DNA (deoxyribonucleïnezuur) is een type macromolecuul dat bekend staat als a Nucleïnezuur. Het heeft de vorm van een gedraaide dubbele helix en is samengesteld uit lange strengen van afwisselende suikers en fosfaatgroepen, samen met stikstofbasen (adenine, thymine, guanine en cytosine). DNA is georganiseerd in structuren genaamd chromosomen en gehuisvest binnen de kern van onze cellen. DNA wordt ook in de cel gevonden mitochondriën.
DNA bevat de genetische informatie die nodig is voor de productie van celcomponenten, organellen, en voor de reproductie van het leven.
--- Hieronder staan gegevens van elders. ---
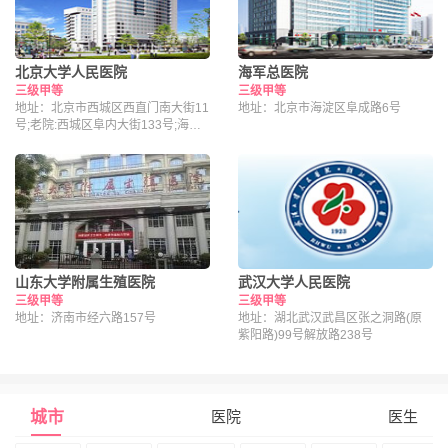
北京大学人民医院
海军总医院
三级甲等
三级甲等
地址：北京市西城区西直门南大街11
地址：北京市海淀区阜成路6号
号;老院:西城区阜内大街133号;海淀
院区：北京市海淀区昌平路南段36号
山东大学附属生殖医院
武汉大学人民医院
三级甲等
三级甲等
地址：济南市经六路157号
地址：湖北武汉武昌区张之洞路(原
紫阳路)99号解放路238号
城市
医院
医生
Eiwitproductie is essentieel cel proces dat afhankelijk is van DNA. Informatie in de genetische code wordt doorgegeven van DNA naar RNA aan de resulterende eiwitten tijdens eiwitsynthese.
Vorm
DNA bestaat uit een suiker-fosfaatruggengraat en stikstofbasen. In dubbelstrengs DNA paren de stikstofbasen zich. Adenine combineert met thymine (BIJ) en guanineparen met cytosine (G-C). De vorm van DNA lijkt op die van een wenteltrap. In deze dubbele spiraalvorm worden de zijkanten van de trap gevormd door strengen van deoxyribosesuiker en fosfaatmoleculen. De traptreden worden gevormd door de stikstofhoudende bases.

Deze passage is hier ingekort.